Now that Thayer's Lexicon is out, if you purchased it, have you changed your priority of Greek Lexicons? I know many have BDAG, LEH LXX, BAGD, LSJ/Liddell. What is your list of Greek lexicon priorities now and where does Thayer fit in?
I have Thayers near the top.
I've put thayer at the top and am impressed.
Why does or would a person prefer Thayer's to BDAG? And can Thayer's be trusted where it might disagree with BDAG or give different word meanings than BDAG, since Thayer was written before the discoveries of the papyri and the understanding of Koinê Greek they provided?
For the reason Nicky gave, Thayer's was out-of-date as soon as it was published. BDAG is the most well respected lexicon amongst the vast majority of biblical scholars. It's great!
I am still saving up to afford BDAG. [:)]

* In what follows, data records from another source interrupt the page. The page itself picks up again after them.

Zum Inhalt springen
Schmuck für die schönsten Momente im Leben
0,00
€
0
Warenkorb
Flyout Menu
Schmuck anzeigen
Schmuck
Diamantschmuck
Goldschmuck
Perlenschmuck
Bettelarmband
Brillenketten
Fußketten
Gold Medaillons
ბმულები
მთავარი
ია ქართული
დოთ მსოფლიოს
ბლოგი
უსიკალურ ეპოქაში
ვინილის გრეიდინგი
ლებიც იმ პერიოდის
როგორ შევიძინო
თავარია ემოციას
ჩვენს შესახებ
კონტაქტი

oops, for the reason Eric gave. Sorry, Nicky
Thayer is a luxury of nostalgia as far as I'm concerned. I need my lexicons to be authoritative and up to date.
* BDAG
* TDNT
* LSJ
* EDNT
* TLNT
* ANLEX
* DBL
I'm still impressed with thayers, and the price is right!

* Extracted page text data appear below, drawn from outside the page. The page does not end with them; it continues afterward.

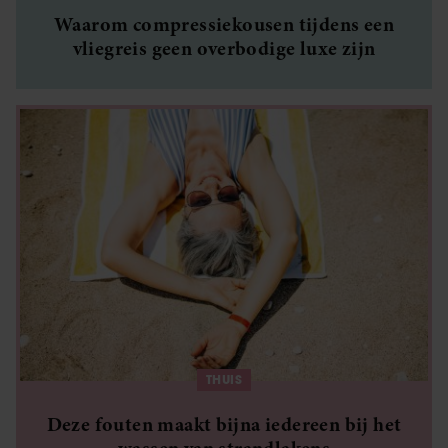
Waarom compressiekousen tijdens een
vliegreis geen overbodige luxe zijn
THUIS
Deze fouten maakt bijna iedereen bij het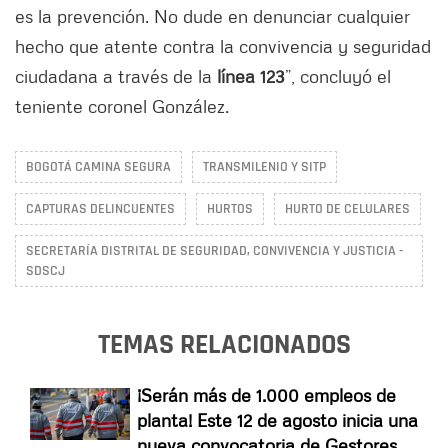
es la prevención. No dude en denunciar cualquier
hecho que atente contra la convivencia y seguridad
ciudadana a través de la
línea 123
”, concluyó el
teniente coronel González.
BOGOTÁ CAMINA SEGURA
TRANSMILENIO Y SITP
CAPTURAS DELINCUENTES
HURTOS
HURTO DE CELULARES
SECRETARÍA DISTRITAL DE SEGURIDAD, CONVIVENCIA Y JUSTICIA -
SDSCJ
TEMAS RELACIONADOS
¡Serán más de 1.000 empleos de
planta! Este 12 de agosto inicia una
nueva convocatoria de Gestores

Thayers, I am sorry to say, is a waste of money if you own BDAG. I used Thayers in seminary and the BDAG by far is the best, but I understand expense too.
It would be nice if Logos would get a couple of vintage lexicons into the works: Abbott-Smith and Cremer. The former is succinct where BDAG might be a bit much, the latter was the Kittel of its day.
I think the older lexicons are great, when you're trying to understand the logic in the older commentaries. Detective work.
Abbott-Smith is nice for the Hebrew equivalents, and it benefits from the papyri studies.
However, Danker of BDAG last year published a concise lexicon, which, while derived from BDAG, is also informed with some more current studies; I have a hardcover version I carry to church. That might be nice for Logos to offer for those who don't have the $150 or whatever for BDAG. I think it may only have NT words, though, vs. BDAG which I think includes vocabulary from other early Christian writings.